● **Metin alıntısı**
#####

200 ülkede, 377 bin çalışanıyla 83 milyar euroluk gelire ulaşan dünya devi Siemens, 162 yıldır Türkiye'de de faaliyet gösteriyor. Geçen yıl rekor düşük fiyatla gerçekleşen YEKA ihalesini de kazanan konsorsiyumda yer alan Siemens Gebze'deki Ar-Ge merkezinden Siemens dünyasına inovatif katkılar sağlanıyor. Maserati ve Adidas gibi dünya devlerini dijital hayata geçiren Siemens aynı zamanda, sanal ortamda herhangi bir fabrikanın, ürünün ya da üretim hattının "Dijital İkizi"ni kurabiliyor. Böylece hem dijital üretime geçiş yaptırıyor hem de kişiselleştirilmiş (butik) üretimin yaygınlaşmasını sağlıyor.

#####

● **Sağlanan kayıtlar**
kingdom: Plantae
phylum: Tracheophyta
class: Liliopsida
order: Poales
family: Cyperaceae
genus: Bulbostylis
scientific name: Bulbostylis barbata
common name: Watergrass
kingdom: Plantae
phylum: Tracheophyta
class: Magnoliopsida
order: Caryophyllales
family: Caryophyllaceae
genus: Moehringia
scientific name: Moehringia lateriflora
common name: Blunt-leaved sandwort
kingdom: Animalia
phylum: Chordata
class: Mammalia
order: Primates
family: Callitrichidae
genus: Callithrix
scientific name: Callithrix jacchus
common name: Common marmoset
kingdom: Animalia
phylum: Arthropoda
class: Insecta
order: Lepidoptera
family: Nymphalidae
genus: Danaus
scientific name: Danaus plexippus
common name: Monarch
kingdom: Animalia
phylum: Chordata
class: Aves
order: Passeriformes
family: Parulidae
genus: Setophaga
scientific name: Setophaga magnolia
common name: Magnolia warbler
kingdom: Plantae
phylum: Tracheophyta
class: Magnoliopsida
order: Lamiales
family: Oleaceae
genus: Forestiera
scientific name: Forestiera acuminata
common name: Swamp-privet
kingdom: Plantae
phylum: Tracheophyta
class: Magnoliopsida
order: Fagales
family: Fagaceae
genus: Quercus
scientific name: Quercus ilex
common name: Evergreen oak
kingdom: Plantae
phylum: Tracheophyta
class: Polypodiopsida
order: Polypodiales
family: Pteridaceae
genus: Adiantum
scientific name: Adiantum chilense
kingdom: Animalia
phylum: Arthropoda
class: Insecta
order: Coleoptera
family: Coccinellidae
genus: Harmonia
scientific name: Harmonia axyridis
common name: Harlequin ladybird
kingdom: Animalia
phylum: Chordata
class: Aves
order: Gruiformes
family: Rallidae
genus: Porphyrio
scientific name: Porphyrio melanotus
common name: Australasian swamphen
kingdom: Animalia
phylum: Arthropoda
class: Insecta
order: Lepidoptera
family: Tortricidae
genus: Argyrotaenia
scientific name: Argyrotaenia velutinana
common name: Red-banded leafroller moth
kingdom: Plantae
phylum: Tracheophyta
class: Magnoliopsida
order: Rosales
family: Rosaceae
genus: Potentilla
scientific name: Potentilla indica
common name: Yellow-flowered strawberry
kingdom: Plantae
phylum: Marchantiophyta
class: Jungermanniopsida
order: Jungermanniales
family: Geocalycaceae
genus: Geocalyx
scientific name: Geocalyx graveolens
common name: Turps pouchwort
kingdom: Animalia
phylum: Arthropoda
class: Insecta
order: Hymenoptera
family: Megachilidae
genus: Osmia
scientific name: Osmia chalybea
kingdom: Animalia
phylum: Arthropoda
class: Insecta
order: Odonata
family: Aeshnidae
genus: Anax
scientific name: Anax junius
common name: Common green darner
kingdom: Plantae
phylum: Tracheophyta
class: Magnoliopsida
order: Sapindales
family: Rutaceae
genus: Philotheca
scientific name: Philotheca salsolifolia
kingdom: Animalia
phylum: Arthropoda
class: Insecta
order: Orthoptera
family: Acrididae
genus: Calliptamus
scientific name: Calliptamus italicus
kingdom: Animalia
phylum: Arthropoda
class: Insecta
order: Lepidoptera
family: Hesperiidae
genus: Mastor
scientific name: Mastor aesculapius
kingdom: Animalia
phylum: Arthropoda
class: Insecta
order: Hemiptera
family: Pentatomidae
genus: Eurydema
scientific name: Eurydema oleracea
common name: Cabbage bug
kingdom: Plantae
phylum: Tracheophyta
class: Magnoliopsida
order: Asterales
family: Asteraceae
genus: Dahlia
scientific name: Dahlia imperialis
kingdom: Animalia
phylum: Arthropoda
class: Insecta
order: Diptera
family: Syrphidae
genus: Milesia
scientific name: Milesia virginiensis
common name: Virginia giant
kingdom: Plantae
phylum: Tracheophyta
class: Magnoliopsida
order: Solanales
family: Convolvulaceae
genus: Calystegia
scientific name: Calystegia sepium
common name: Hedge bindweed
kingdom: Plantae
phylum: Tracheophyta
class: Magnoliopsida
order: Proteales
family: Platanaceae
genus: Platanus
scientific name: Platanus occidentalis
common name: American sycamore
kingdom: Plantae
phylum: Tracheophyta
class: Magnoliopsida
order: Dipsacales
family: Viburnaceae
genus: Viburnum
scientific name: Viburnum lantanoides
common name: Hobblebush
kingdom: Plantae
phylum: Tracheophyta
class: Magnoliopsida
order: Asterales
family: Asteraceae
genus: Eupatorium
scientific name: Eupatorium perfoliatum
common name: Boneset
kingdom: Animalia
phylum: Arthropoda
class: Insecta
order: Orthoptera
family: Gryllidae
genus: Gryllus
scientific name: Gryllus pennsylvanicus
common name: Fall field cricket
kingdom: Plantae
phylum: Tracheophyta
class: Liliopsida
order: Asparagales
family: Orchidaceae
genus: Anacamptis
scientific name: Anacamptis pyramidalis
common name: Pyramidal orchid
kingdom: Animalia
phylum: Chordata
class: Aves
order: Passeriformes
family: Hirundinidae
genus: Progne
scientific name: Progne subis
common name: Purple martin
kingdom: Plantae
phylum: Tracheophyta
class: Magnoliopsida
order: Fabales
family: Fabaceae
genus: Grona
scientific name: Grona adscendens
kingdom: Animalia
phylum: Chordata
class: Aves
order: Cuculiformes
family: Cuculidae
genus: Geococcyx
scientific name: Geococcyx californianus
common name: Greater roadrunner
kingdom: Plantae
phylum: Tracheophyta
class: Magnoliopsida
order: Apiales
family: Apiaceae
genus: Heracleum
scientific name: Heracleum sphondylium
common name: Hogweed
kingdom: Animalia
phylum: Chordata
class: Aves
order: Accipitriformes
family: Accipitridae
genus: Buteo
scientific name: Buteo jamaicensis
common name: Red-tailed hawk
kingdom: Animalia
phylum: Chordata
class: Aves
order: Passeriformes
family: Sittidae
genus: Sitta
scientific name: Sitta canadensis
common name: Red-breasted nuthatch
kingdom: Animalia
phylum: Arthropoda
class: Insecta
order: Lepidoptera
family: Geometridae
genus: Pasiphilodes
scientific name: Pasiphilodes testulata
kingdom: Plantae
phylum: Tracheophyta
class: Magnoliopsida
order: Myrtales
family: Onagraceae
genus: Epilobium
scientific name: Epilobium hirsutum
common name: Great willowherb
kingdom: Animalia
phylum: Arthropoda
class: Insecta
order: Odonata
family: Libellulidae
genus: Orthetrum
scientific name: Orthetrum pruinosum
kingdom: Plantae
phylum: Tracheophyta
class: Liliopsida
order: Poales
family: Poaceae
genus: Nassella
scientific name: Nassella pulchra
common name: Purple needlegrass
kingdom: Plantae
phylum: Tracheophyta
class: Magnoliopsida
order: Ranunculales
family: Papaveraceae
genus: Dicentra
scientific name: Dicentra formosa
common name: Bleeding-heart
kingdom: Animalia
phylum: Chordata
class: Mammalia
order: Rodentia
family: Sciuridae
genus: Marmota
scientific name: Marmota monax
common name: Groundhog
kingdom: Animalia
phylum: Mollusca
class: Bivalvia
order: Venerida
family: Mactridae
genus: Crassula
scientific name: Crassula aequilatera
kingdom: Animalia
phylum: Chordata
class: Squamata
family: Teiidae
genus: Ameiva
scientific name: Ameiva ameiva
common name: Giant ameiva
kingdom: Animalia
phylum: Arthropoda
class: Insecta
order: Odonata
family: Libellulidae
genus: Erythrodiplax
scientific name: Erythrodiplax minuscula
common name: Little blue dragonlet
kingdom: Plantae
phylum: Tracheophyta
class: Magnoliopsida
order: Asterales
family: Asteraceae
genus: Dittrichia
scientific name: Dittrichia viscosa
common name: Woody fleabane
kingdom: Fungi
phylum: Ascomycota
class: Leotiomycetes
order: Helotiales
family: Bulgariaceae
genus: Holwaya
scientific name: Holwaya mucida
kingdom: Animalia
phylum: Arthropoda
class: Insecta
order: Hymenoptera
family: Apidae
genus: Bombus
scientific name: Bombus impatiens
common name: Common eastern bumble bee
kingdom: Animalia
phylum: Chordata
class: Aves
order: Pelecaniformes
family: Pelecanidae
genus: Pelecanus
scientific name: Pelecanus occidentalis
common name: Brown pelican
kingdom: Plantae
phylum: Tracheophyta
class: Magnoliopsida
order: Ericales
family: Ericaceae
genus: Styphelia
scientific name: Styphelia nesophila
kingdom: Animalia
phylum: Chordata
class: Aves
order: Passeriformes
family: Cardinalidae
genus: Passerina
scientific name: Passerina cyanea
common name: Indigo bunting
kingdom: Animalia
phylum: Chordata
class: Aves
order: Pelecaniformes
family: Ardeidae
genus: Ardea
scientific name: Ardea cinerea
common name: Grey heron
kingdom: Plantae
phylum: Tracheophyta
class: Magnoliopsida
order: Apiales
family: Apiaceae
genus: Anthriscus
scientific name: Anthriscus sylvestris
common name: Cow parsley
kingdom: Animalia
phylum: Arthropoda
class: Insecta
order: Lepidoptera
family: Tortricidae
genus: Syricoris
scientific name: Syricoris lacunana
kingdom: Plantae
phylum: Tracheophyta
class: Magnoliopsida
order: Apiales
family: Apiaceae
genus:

#####

● **Verilen görev A**
Siemens hakkındaki metne göre Siemens kaç yıldır Türkiye'de faaliyet gösteriyor?
● **Verilen görev B**
Siemens hakkındaki metnin "200 ülkede, 377" ifadesinden başlayıp "üretimin yaygınlaşmasını sağlıyor." ifadesi de dahil olmak üzere biten kısmını yeniden yazın. Bu kısımda "inovatif" sözcüğünü "yenilikçi" ile değiştirin.
● **Verilen görev C**
Siemens hakkındaki metni bittiği yerden devam ettirin.

● **Alıştırma yanıtı A**
162 yıldır.

● **Alıştırma yanıtı B**
200 ülkede, 377 bin çalışanıyla 83 milyar euroluk gelire ulaşan dünya devi Siemens, 162 yıldır Türkiye'de de faaliyet gösteriyor. Geçen yıl rekor düşük fiyatla gerçekleşen YEKA ihalesini de kazanan konsorsiyumda yer alan Siemens Gebze'deki Ar-Ge merkezinden Siemens dünyasına yenilikçi katkılar sağlanıyor. Maserati ve Adidas gibi dünya devlerini dijital hayata geçiren Siemens aynı zamanda, sanal ortamda herhangi bir fabrikanın, ürünün ya da üretim hattının "Dijital İkizi"ni kurabiliyor. Böylece hem dijital üretime geçiş yaptırıyor hem de kişiselleştirilmiş (butik) üretimin yaygınlaşmasını sağlıyor.

● **Alıştırma yanıtı C**
STADA ÇÖZÜM
Bayern Münih'e teknoloji desteği veren Siemens'ın konuğu olarak, Beşiktaş'ın Şampiyonlar Ligi mücadelesini izlemek üzere Allianz Arena Stadı'na geldik. Maçın oynandığı stadyumda da çok sayıda Siemens çözümü kullanılıyor. Örneğin, Siemens imzalı trafik yönetim sistemleri sayesinde Allianz Arena Stadı'na giden yollarda trafik sorunsuz akabiliyor. Siemens Global Fabrika Bölümü CEO'su Jan Mrosik, sahanın sürekli yeşil tutulması için Greeneeper uygulamasını kullandıklarını vurguluyor.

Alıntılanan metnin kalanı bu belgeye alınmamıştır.